──────── Data shown ────────
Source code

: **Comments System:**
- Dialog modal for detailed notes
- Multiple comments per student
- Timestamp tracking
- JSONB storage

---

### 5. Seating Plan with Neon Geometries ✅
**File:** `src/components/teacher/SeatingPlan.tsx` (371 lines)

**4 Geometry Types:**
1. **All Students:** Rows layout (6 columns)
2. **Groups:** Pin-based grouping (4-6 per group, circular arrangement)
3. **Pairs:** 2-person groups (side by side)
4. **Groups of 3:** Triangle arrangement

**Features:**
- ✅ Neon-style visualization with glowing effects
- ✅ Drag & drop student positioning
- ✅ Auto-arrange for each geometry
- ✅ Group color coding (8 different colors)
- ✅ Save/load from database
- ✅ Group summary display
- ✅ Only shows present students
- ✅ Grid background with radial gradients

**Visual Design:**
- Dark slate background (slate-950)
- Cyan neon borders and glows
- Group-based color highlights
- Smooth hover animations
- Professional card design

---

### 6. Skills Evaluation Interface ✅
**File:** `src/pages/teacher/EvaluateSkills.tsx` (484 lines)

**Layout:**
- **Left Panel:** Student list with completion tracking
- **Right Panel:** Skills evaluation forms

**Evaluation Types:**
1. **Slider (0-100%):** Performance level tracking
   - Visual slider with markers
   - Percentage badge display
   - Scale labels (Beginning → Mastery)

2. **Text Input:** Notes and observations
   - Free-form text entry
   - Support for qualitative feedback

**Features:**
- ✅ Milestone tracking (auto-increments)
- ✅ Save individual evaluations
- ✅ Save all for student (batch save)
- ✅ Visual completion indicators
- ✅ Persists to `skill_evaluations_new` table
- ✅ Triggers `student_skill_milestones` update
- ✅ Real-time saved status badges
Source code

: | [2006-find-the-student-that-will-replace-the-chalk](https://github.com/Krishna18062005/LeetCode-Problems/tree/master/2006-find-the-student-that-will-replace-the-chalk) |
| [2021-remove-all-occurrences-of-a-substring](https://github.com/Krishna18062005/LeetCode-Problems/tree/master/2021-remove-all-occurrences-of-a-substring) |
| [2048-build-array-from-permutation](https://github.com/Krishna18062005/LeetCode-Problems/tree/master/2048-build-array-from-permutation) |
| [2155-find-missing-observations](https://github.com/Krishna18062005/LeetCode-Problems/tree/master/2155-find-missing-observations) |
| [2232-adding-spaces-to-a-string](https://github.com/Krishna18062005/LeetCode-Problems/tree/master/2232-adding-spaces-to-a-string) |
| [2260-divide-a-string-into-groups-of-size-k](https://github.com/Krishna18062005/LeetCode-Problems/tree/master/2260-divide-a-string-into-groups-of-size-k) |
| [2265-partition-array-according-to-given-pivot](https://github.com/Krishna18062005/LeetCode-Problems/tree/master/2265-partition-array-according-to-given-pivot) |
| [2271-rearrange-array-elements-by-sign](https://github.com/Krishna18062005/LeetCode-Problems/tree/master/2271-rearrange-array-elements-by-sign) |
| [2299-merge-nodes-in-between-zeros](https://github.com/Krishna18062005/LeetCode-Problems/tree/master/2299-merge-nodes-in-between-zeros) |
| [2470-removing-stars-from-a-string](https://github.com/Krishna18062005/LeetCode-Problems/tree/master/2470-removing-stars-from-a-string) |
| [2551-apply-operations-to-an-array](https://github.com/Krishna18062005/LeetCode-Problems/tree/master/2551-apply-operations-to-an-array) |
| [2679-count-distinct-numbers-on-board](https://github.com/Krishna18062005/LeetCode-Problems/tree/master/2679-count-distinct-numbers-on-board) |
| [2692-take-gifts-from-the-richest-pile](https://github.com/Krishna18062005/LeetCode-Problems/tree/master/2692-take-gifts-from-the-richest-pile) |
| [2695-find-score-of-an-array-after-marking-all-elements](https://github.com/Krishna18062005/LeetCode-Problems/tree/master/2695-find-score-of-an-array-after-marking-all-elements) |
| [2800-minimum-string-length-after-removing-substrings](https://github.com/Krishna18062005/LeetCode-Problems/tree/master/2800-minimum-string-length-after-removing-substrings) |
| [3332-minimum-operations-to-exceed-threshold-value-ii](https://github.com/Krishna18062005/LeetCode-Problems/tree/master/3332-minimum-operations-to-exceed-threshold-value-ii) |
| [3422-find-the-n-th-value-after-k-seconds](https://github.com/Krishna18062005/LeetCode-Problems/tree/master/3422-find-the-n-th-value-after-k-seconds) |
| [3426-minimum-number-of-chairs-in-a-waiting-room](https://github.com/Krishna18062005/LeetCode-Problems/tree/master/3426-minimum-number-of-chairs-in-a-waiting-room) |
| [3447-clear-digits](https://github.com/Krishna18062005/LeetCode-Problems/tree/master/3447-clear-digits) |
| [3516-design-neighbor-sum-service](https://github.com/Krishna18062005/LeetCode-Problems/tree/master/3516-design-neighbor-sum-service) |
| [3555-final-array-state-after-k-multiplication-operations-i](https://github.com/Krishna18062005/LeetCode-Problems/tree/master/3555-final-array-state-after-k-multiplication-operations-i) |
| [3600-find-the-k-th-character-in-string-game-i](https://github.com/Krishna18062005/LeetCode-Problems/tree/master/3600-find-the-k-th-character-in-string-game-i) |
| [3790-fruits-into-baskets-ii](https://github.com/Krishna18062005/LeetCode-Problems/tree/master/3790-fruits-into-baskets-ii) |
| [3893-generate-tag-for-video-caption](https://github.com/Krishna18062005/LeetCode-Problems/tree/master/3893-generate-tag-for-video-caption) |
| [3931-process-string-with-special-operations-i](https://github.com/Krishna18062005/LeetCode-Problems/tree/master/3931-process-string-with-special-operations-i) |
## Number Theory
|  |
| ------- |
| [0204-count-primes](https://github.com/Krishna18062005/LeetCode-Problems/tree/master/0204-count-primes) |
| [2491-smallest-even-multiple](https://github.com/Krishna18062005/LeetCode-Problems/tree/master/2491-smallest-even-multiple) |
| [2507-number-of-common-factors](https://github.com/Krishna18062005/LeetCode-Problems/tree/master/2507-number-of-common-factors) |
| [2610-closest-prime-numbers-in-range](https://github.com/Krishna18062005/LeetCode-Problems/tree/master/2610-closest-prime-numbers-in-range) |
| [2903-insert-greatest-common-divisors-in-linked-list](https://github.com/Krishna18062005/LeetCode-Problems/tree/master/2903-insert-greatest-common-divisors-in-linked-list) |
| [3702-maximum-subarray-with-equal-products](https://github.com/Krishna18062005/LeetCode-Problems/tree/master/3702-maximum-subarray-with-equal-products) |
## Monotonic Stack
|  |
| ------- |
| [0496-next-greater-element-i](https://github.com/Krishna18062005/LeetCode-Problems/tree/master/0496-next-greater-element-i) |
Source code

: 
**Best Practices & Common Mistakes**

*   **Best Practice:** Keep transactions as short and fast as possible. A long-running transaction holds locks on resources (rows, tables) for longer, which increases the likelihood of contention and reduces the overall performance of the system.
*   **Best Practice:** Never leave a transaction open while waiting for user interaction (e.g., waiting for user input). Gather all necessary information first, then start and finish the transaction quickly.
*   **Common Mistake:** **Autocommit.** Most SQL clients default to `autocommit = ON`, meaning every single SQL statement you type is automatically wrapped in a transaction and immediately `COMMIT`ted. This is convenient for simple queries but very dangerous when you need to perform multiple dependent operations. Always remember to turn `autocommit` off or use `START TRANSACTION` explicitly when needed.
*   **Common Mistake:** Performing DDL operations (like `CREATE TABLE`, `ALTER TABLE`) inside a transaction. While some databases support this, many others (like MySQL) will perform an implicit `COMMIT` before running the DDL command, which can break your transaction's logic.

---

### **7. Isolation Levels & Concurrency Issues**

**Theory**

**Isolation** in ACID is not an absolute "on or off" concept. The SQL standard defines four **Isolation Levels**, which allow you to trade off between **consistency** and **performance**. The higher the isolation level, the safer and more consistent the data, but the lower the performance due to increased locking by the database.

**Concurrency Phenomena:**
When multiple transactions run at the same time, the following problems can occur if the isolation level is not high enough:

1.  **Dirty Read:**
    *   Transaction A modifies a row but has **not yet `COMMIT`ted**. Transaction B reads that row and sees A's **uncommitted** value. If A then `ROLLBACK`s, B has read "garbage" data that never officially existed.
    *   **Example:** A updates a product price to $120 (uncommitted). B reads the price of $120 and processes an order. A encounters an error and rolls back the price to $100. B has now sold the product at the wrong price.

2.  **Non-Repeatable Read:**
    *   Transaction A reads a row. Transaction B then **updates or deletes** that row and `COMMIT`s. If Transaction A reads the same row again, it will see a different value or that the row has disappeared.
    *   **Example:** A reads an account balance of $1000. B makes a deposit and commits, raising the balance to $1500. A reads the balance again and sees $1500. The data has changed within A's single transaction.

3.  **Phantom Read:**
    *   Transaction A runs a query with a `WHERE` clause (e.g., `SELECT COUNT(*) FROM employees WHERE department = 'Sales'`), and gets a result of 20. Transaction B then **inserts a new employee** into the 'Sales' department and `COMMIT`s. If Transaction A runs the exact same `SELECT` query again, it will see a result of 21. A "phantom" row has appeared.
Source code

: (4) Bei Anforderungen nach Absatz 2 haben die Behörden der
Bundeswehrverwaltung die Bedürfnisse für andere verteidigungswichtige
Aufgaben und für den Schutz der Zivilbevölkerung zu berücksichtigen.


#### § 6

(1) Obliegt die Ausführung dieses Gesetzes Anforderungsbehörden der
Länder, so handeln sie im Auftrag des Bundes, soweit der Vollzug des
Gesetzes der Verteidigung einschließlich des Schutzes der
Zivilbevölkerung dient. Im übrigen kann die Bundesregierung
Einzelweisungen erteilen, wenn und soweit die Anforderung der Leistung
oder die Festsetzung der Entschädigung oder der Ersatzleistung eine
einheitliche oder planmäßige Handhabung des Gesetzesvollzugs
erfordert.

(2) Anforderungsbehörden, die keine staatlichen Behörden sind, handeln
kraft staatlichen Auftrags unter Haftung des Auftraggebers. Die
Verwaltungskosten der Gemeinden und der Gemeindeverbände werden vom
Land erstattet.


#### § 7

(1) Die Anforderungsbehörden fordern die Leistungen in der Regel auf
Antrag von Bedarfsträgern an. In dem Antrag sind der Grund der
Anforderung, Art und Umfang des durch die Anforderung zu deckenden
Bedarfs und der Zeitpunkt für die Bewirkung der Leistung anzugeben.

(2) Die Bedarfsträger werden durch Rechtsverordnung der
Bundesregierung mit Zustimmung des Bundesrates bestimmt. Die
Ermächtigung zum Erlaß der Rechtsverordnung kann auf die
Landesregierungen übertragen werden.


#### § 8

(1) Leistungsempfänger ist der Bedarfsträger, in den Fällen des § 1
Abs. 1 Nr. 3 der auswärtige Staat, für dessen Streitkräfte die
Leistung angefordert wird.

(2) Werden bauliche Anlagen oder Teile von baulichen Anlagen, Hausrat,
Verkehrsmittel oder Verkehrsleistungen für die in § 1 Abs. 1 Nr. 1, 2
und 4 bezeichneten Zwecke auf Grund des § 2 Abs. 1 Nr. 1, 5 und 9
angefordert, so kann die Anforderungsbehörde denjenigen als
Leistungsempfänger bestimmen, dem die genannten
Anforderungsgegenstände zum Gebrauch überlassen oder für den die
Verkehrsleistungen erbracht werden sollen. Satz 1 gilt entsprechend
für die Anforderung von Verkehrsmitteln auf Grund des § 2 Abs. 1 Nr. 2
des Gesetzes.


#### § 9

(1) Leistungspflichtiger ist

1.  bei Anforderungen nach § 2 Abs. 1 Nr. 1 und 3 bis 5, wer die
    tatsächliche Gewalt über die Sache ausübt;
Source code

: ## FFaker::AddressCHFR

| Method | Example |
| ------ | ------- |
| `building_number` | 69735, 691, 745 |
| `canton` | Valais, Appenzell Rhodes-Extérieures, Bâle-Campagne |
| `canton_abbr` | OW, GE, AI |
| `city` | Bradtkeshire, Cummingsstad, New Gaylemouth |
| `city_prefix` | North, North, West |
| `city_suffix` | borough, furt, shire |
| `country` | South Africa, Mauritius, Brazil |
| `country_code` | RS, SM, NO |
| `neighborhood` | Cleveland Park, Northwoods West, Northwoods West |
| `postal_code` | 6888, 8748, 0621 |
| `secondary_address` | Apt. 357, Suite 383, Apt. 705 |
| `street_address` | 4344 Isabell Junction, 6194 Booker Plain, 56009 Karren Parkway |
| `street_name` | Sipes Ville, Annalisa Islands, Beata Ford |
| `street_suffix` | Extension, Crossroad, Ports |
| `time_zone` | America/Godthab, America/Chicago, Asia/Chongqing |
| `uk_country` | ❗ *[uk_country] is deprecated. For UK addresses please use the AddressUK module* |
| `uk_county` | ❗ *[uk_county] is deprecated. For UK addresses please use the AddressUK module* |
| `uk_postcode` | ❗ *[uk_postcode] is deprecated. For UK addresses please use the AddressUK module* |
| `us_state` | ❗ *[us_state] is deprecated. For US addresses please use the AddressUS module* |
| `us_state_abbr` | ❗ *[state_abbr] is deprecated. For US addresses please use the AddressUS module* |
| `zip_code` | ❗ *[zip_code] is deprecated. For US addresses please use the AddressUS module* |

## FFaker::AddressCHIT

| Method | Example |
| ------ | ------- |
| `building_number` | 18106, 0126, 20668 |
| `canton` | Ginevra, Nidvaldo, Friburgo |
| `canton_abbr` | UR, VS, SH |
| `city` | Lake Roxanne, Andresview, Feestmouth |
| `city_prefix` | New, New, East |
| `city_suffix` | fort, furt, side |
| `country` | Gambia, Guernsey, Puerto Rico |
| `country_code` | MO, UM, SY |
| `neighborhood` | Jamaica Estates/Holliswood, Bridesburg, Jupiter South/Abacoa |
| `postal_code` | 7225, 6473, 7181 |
────────
List every line above that contains the word "soweit".

Länder, so handeln sie im Auftrag des Bundes, soweit der Vollzug des
Einzelweisungen erteilen, wenn und soweit die Anforderung der Leistung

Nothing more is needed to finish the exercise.